Segment Start: Records for processing

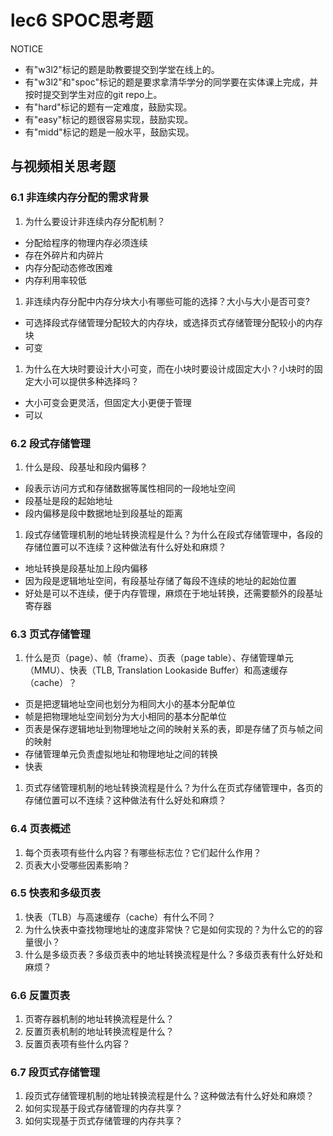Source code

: # lec6 SPOC思考题


NOTICE
- 有"w3l2"标记的题是助教要提交到学堂在线上的。
- 有"w3l2"和"spoc"标记的题是要求拿清华学分的同学要在实体课上完成，并按时提交到学生对应的git repo上。
- 有"hard"标记的题有一定难度，鼓励实现。
- 有"easy"标记的题很容易实现，鼓励实现。
- 有"midd"标记的题是一般水平，鼓励实现。

## 与视频相关思考题

### 6.1	非连续内存分配的需求背景
 1. 为什么要设计非连续内存分配机制？
 - 分配给程序的物理内存必须连续
 - 存在外碎片和内碎片
 - 内存分配动态修改困难
 - 内存利用率较低

 1. 非连续内存分配中内存分块大小有哪些可能的选择？大小与大小是否可变?
 - 可选择段式存储管理分配较大的内存块，或选择页式存储管理分配较小的内存块
 - 可变

 1. 为什么在大块时要设计大小可变，而在小块时要设计成固定大小？小块时的固定大小可以提供多种选择吗？
 - 大小可变会更灵活，但固定大小更便于管理
 - 可以

### 6.2	段式存储管理
 1. 什么是段、段基址和段内偏移？
 - 段表示访问方式和存储数据等属性相同的一段地址空间
 - 段基址是段的起始地址
 - 段内偏移是段中数据地址到段基址的距离


 1. 段式存储管理机制的地址转换流程是什么？为什么在段式存储管理中，各段的存储位置可以不连续？这种做法有什么好处和麻烦？
 - 地址转换是段基址加上段内偏移
 - 因为段是逻辑地址空间，有段基址存储了每段不连续的地址的起始位置
 - 好处是可以不连续，便于内存管理，麻烦在于地址转换，还需要额外的段基址寄存器

### 6.3	页式存储管理
 1. 什么是页（page）、帧（frame）、页表（page table）、存储管理单元（MMU）、快表（TLB, Translation Lookaside Buffer）和高速缓存（cache）？
 - 页是把逻辑地址空间也划分为相同大小的基本分配单位
 - 帧是把物理地址空间划分为大小相同的基本分配单位
 - 页表是保存逻辑地址到物理地址之间的映射关系的表，即是存储了页与帧之间的映射
 - 存储管理单元负责虚拟地址和物理地址之间的转换
 - 快表
 
 1. 页式存储管理机制的地址转换流程是什么？为什么在页式存储管理中，各页的存储位置可以不连续？这种做法有什么好处和麻烦？


### 6.4	页表概述
 1. 每个页表项有些什么内容？有哪些标志位？它们起什么作用？
 1. 页表大小受哪些因素影响？


### 6.5	快表和多级页表
 1. 快表（TLB）与高速缓存（cache）有什么不同？
 1. 为什么快表中查找物理地址的速度非常快？它是如何实现的？为什么它的的容量很小？
 1. 什么是多级页表？多级页表中的地址转换流程是什么？多级页表有什么好处和麻烦？


### 6.6	反置页表
 1. 页寄存器机制的地址转换流程是什么？
 1. 反置页表机制的地址转换流程是什么？
 1. 反置页表项有些什么内容？

### 6.7	段页式存储管理
 1. 段页式存储管理机制的地址转换流程是什么？这种做法有什么好处和麻烦？
 1. 如何实现基于段式存储管理的内存共享？
 1. 如何实现基于页式存储管理的内存共享？
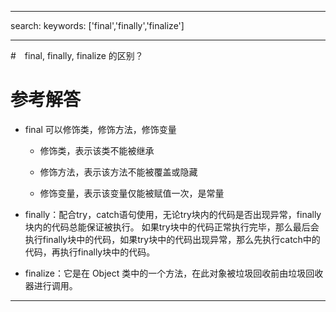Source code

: 
---
search:
    keywords: ['final','finally','finalize']

---


#　final, finally, finalize 的区别？

# 参考解答

* final 可以修饰类，修饰方法，修饰变量

    * 修饰类，表示该类不能被继承

    * 修饰方法，表示该方法不能被覆盖或隐藏

    * 修饰变量，表示该变量仅能被赋值一次，是常量

* finally：配合try，catch语句使用，无论try块内的代码是否出现异常，finally块内的代码总能保证被执行。
  如果try块中的代码正常执行完毕，那么最后会执行finally块中的代码，如果try块中的代码出现异常，那么先执行catch中的代码，再执行finally块中的代码。

* finalize：它是在 Object 类中的一个方法，在此对象被垃圾回收前由垃圾回收器进行调用。

---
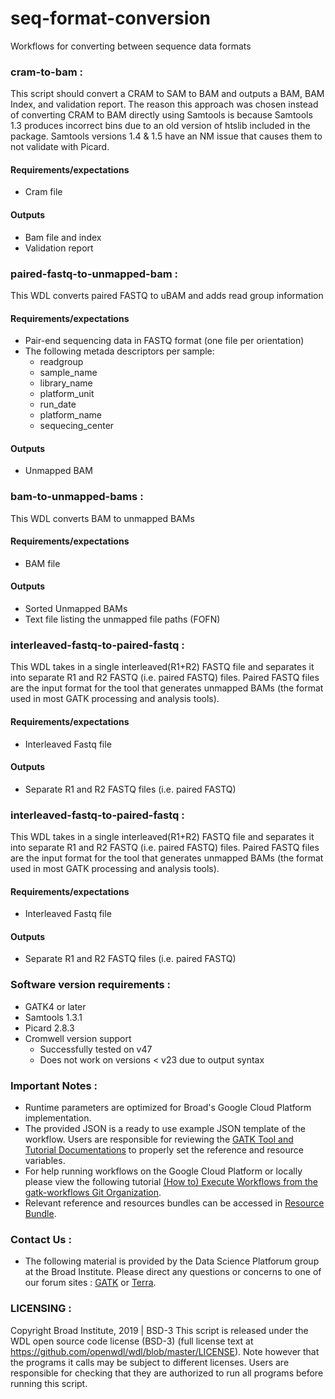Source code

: # seq-format-conversion
Workflows for converting between sequence data formats

### cram-to-bam :
This script should convert a CRAM to SAM to BAM and outputs a BAM, BAM Index, 
and validation report.
The reason this approach was chosen instead of converting CRAM to BAM directly 
using Samtools is because Samtools 1.3 produces incorrect bins due to an old version of htslib 
included in the package. Samtools versions 1.4 & 1.5 have an NM issue that 
causes them to not validate with Picard. 

#### Requirements/expectations
- Cram file 

#### Outputs 
- Bam file and index
- Validation report

### paired-fastq-to-unmapped-bam :
This WDL converts paired FASTQ to uBAM and adds read group information 

#### Requirements/expectations 
- Pair-end sequencing data in FASTQ format (one file per orientation)
- The following metada descriptors per sample: 
  - readgroup   
  - sample_name
  - library_name
  - platform_unit
  - run_date
  - platform_name
  - sequecing_center
  
#### Outputs 
- Unmapped BAM 

### bam-to-unmapped-bams :
This WDL converts BAM  to unmapped BAMs

#### Requirements/expectations 
- BAM file

#### Outputs 
- Sorted Unmapped BAMs
- Text file listing the unmapped file paths (FOFN)

### interleaved-fastq-to-paired-fastq :
This WDL takes in a single interleaved(R1+R2) FASTQ file and separates it into 
separate R1 and R2 FASTQ (i.e. paired FASTQ) files. Paired FASTQ files are the input 
format for the tool that generates unmapped BAMs (the format used in most 
GATK processing and analysis tools).

#### Requirements/expectations 
- Interleaved Fastq file

#### Outputs 
- Separate R1 and R2 FASTQ files (i.e. paired FASTQ)

### interleaved-fastq-to-paired-fastq :
This WDL takes in a single interleaved(R1+R2) FASTQ file and separates it into separate R1 and R2 FASTQ (i.e. paired FASTQ) files. Paired FASTQ files are the input format for the tool that generates unmapped BAMs (the format used in most GATK processing and analysis tools).

#### Requirements/expectations 
- Interleaved Fastq file

#### Outputs 
- Separate R1 and R2 FASTQ files (i.e. paired FASTQ)

### Software version requirements :
- GATK4 or later
- Samtools 1.3.1
- Picard 2.8.3
- Cromwell version support 
  - Successfully tested on v47
  - Does not work on versions < v23 due to output syntax

### Important Notes :
- Runtime parameters are optimized for Broad's Google Cloud Platform implementation.
- The provided JSON is a ready to use example JSON template of the workflow. Users are responsible for reviewing the [GATK Tool and Tutorial Documentations](https://gatk.broadinstitute.org/hc/en-us/categories/360002310591) to properly set the reference and resource variables. 
- For help running workflows on the Google Cloud Platform or locally please
view the following tutorial [(How to) Execute Workflows from the gatk-workflows Git Organization](https://gatk.broadinstitute.org/hc/en-us/articles/360035530952).
- Relevant reference and resources bundles can be accessed in [Resource Bundle](https://gatk.broadinstitute.org/hc/en-us/articles/360036212652).

### Contact Us :
- The following material is provided by the Data Science Platforum group at the Broad Institute. Please direct any questions or concerns to one of our forum sites : [GATK](https://gatk.broadinstitute.org/hc/en-us/community/topics) or [Terra](https://support.terra.bio/hc/en-us/community/topics/360000500432).

### LICENSING :
Copyright Broad Institute, 2019 | BSD-3
This script is released under the WDL open source code license (BSD-3) (full license text at https://github.com/openwdl/wdl/blob/master/LICENSE). Note however that the programs it calls may be subject to different licenses. Users are responsible for checking that they are authorized to run all programs before running this script.

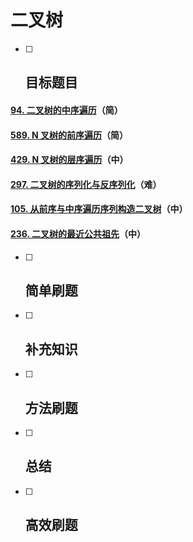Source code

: # 二叉树

- [ ] ## 目标题目

#### [94. 二叉树的中序遍历](https://leetcode.cn/problems/binary-tree-inorder-traversal/)（简）

#### [589. N 叉树的前序遍历](https://leetcode.cn/problems/n-ary-tree-preorder-traversal/)（简）

#### [429. N 叉树的层序遍历](https://leetcode.cn/problems/n-ary-tree-level-order-traversal/)（中）

#### [297. 二叉树的序列化与反序列化](https://leetcode.cn/problems/serialize-and-deserialize-binary-tree/)（难）

#### [105. 从前序与中序遍历序列构造二叉树](https://leetcode.cn/problems/construct-binary-tree-from-preorder-and-inorder-traversal/)（中）

#### [236. 二叉树的最近公共祖先](https://leetcode.cn/problems/lowest-common-ancestor-of-a-binary-tree/)（中）

- [ ] ## 简单刷题

- [ ] ## 补充知识

- [ ] ## 方法刷题

- [ ] ## 总结

- [ ] ## 高效刷题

Segment End: Records for processing

## [Problem]
Please pull out each line of the data above that contains the string "versions". Case counts.

## [Response below]
included in the package. Samtools versions 1.4 & 1.5 have an NM issue that 
  - Does not work on versions < v23 due to output syntax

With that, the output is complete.